D'un autre côté, je comprends l'argument suivant : spéculer sur ce manque possible de puissance de calcul est la seule manière de transformer une hypothèse métaphysique complètement oiseuse en quelque chose d'un peu testable en théorie : si on observe un glitch dans la Matrice, c'est un signe que nous vivons dans une simulation imparfaite. (Parce que, bien sûr, c'est l'explication la plus simple, ha, ha, ha.)

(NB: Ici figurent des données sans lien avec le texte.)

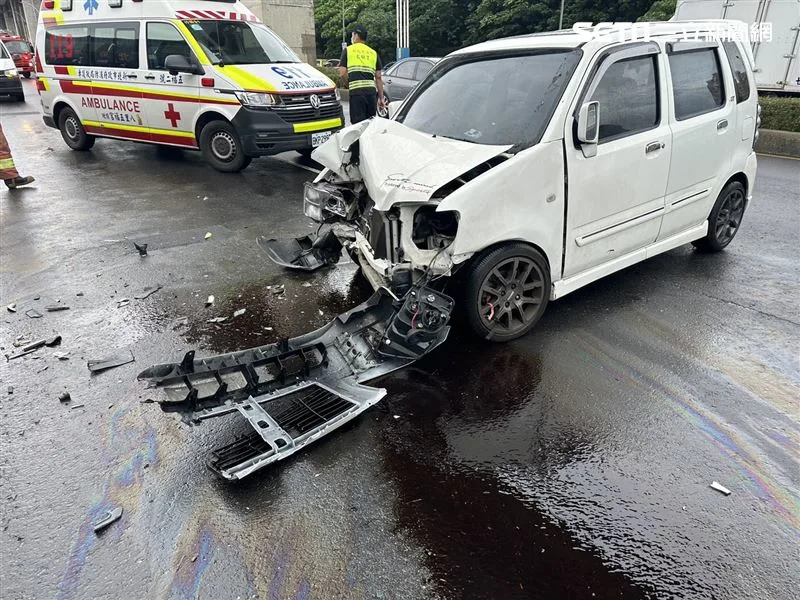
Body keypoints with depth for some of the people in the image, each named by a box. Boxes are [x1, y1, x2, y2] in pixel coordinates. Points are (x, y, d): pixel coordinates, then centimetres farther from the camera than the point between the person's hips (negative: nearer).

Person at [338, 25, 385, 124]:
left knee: (358, 123, -4)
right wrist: (381, 97, 16)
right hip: (371, 90, 4)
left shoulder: (348, 50, 8)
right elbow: (378, 78, 15)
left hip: (356, 91, -4)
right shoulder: (373, 53, 18)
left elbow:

Mais intellectuellement, je préfère tourner ça à l'envers : si on ne peut pas simuler parfaitement notre Univers dans un Univers comme le nôtre, c'est que l'Univers simulant s'il existe (et le Great Hyperlobic Omni-Cognate Neutron Wrangler qui mène la simulation) dispose d'une puissance de calcul supérieure. Pour la TTTT, je postule une puissance de calcul égale à un saut de Turing[#] (en gros, cela signifie qu'il peut mener la simulation jusqu'à un temps infini en temps fini), sans autre raison que « je trouve l'idée jolie, et ça se relie bien avec l'imbrication transfinie que je suppose pour d'autres raisons ».

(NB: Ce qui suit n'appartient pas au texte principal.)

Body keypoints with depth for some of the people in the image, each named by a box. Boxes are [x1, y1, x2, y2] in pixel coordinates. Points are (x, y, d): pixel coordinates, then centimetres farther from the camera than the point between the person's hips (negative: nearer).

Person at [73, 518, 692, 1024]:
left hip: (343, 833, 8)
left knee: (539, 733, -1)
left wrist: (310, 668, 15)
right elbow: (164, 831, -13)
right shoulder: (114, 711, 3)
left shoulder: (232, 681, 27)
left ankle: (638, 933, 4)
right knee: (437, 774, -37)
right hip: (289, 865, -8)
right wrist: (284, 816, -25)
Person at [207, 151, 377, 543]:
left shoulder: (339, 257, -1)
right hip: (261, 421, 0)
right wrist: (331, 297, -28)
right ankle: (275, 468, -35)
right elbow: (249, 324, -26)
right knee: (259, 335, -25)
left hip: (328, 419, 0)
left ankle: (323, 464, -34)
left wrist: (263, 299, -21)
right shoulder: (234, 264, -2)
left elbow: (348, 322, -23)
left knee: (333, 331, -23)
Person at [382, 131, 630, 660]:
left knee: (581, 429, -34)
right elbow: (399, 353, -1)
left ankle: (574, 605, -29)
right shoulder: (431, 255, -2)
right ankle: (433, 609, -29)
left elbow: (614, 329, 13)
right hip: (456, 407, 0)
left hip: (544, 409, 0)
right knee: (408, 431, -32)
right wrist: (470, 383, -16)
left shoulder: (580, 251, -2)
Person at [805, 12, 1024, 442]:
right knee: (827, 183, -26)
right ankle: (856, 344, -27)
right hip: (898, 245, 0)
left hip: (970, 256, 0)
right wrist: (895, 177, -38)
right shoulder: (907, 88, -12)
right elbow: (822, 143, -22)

[#] Digression plus mathématique : de même que dans notre Univers on ne peut pas vraiment réaliser une machine de Turing, juste une approximation finie d'une machine de Turing, il est naturel de penser que l'Univers le simulant ne peut pas non plus réaliser une machine de Turing-avec-oracle mais juste une approximation finie de celle-ci. Heureusement, il y a une façon assez naturelle de définir et d'expliquer ça : il s'agit en gros simplement de supposer que le monde simulant a accès à des grands nombres de l'ordre de BB(n), où BB est la fonction castor affairé et n est un nombre comparable aux grands nombres dans notre Univers (disons 10↑63 pour fixer les idées), car une machine de Turing ordinaire ayant « accès » au nombre BB(10↑63) est capable de décider de l'arrêt de toute machine de Turing ordinaire ayant moins de 10↑63 états. Et le même genre de raisonnements marche pour d'autres niveaux de sauts de Turing, en allant juste chercher des nombres encore plus grands. Je peux sans doute développer une variante de la TTTT où les Univers imbriqués sont, en fait, tous le même à des moments très lointains dans l'avenir (du genre BB(10↑63) secondes dans l'avenir), mais pour ça il va me falloir des psychotropes que je n'ai pas.